赵守义愣了愣只得如实道:“这本是当今皇上赐与我家王爷之乘车,王爷心疼小王爷,特命在下带了出来……”
“哈哈……既是如此,如何能让这奴隶坐了?就是公主有令也应该是咱们小王子坐进去,让这贱奴进去侍候才合规矩您说是吧?”夏归雁不由分说回头含笑嘱咐艳阳:“小王爷,您坐那辆马车去,看看您父王给您备了什么马车。”
这边雪夜一颗心如被鼓槌敲击:“父亲派来的马车!接……儿子的马车!”
赵守义目瞪口呆:这跟着小王爷的是两个什么鸟人?罢罢,强劝小不一会儿显然是不行的,好在能让雪夜上车便不算负了公主所托。
艳阳冷着脸走出了车厢。
雪夜仍然呆呆立在一旁。刘保义上前就要甩马鞭,赵守义有意无意上前一步正挡在雪夜身后,刘保义无奈垂下手喝道:“下贱的东西,坞主是怎么嘱咐你的?一出坞堡连侍候主人下车都不会了吗?”

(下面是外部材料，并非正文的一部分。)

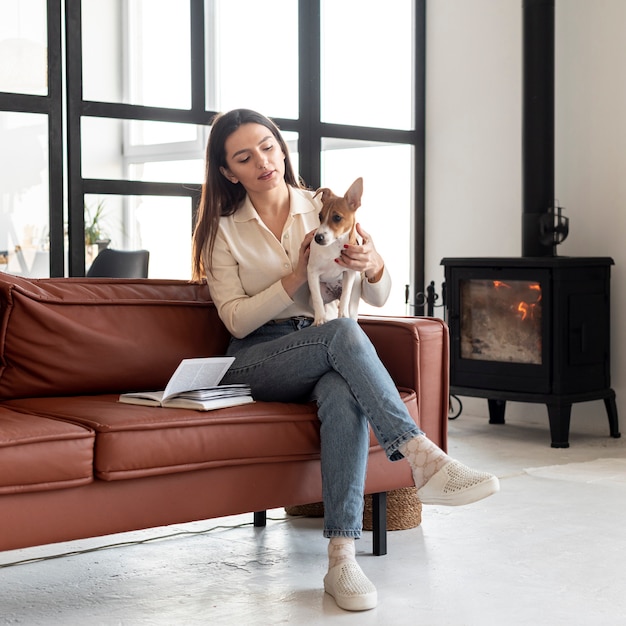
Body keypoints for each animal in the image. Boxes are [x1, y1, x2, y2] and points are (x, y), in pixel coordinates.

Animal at [306, 174, 364, 324]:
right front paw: (319, 320)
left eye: (337, 217)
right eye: (320, 216)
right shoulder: (312, 272)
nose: (318, 238)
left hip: (356, 289)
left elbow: (345, 296)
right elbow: (317, 299)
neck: (333, 246)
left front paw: (343, 315)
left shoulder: (350, 273)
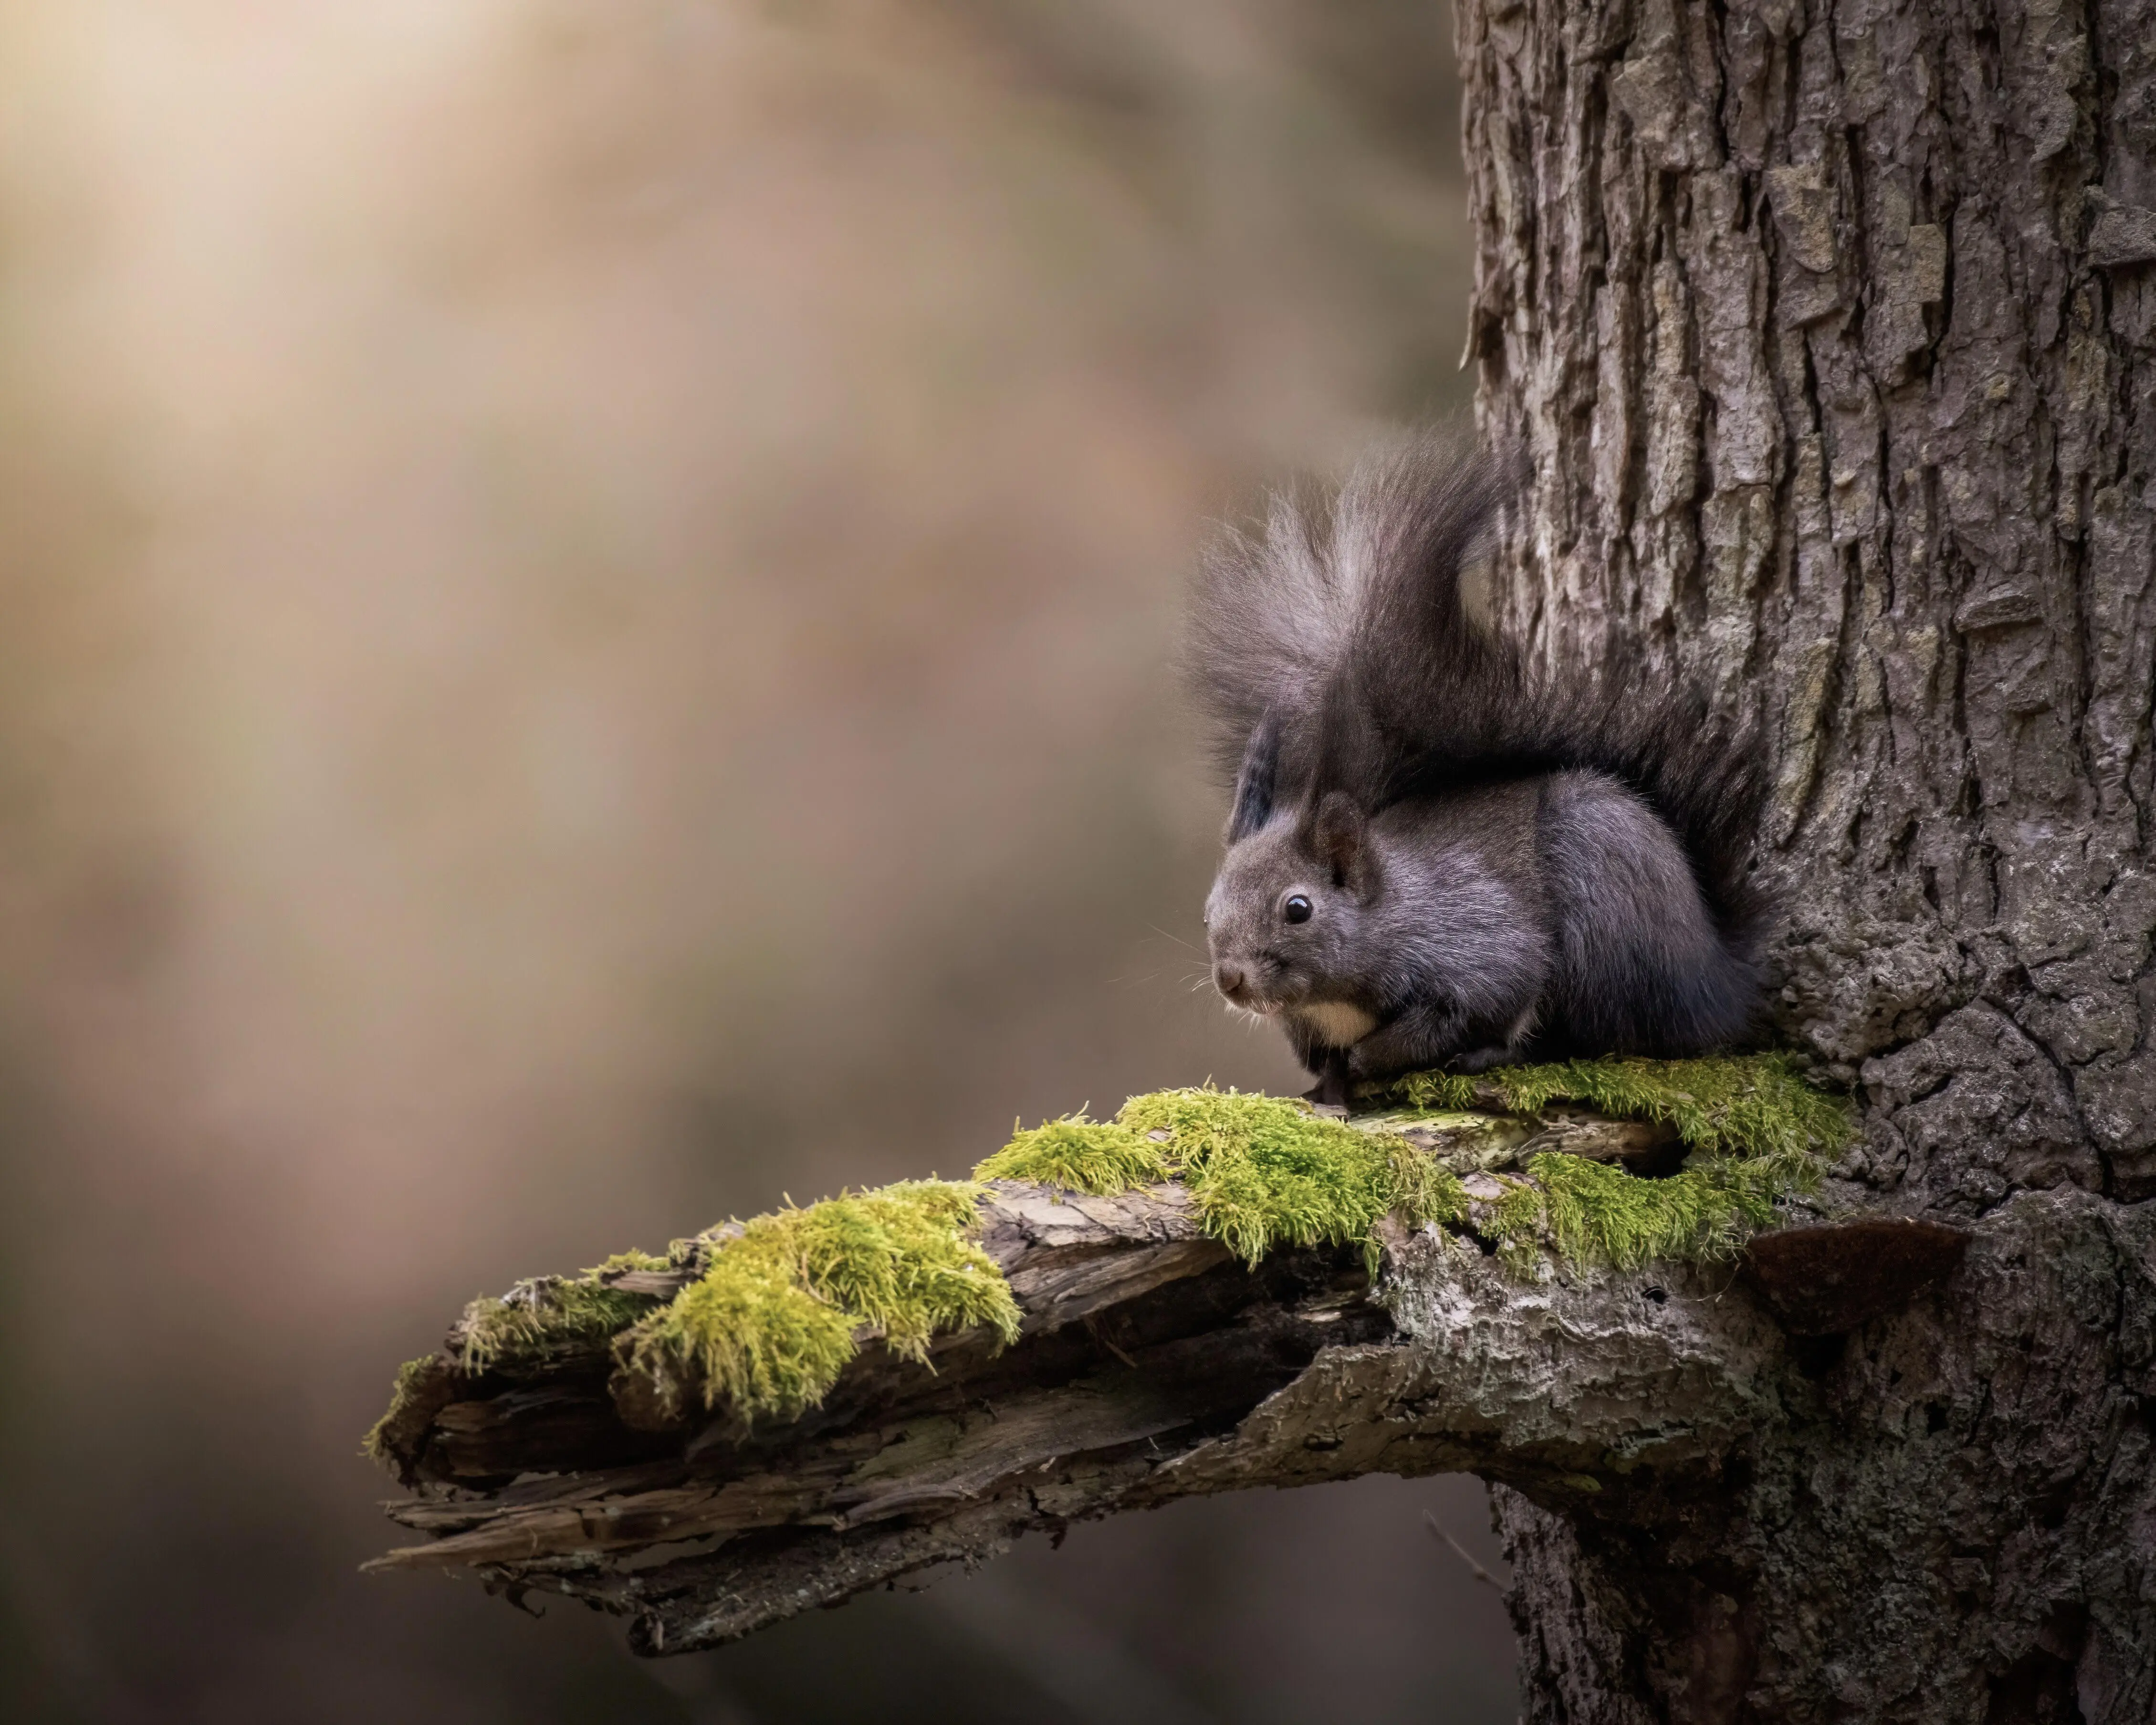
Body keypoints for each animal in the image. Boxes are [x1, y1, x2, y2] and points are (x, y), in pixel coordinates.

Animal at [1188, 433, 1770, 1107]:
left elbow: (1467, 1006)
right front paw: (1329, 1086)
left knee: (1591, 1036)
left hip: (1608, 923)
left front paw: (1372, 1057)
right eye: (1209, 909)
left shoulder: (1479, 945)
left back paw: (1496, 1054)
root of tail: (1720, 977)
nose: (1231, 979)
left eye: (1298, 908)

雪夜垂着头,强抑激动,僵直地走到门边,跪了下去,趴成一个标准的马凳。艳阳重重踩了上去,雪夜双臂有些摇晃,又拼力撑住。
。
艳阳下了地,他挣着起身却胳膊晃动,一时不起。
那边艳阳已经发了怒,“下贱的东西,还不快快过来!”
赵守义大步走了过去,未等艳阳反应,已经将艳阳打横抱起:“小王爷得罪!咱们急着赶路,凡事要快点!”说着将艳阳轻轻放在车上。

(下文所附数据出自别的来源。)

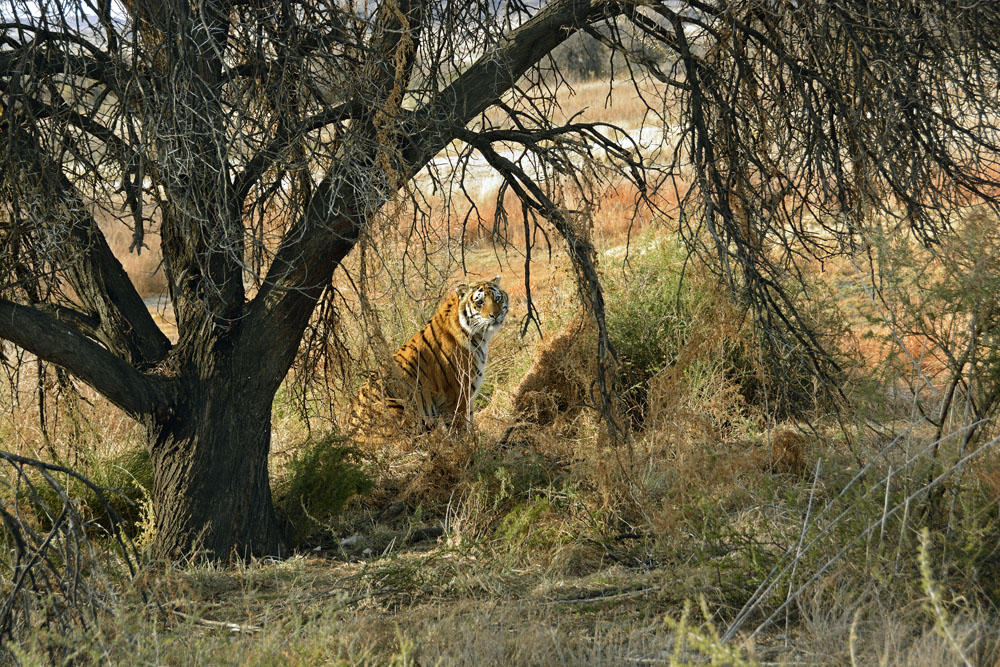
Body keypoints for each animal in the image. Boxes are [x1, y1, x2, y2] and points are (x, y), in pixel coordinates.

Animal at [351, 276, 509, 440]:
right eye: (480, 302)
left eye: (497, 298)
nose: (495, 315)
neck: (479, 336)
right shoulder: (457, 398)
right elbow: (460, 430)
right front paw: (466, 444)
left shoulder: (469, 398)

雪夜挣扎着爬起,踉跄着向这边走来,赵守义拧着眉毛,上前架住雪夜的胳膊,只觉得雪夜裸、露的肌肤上满是汗水,额上挂着细密的汗珠,紧紧咬了嘴唇,一看就是在强忍了痛苦。赵守义关切地问:“你还好吧?”
雪夜抬眸很快看了赵守义一眼,一缕笑意从唇边绽开:“多谢!”然后扶了赵守义臂膀,跃上马车。
赵守义看着雪夜背影忽然有些发愣:那一笑,竟是如此的熟悉。是-----与王爷相似的笑貌。怪不得怪不得……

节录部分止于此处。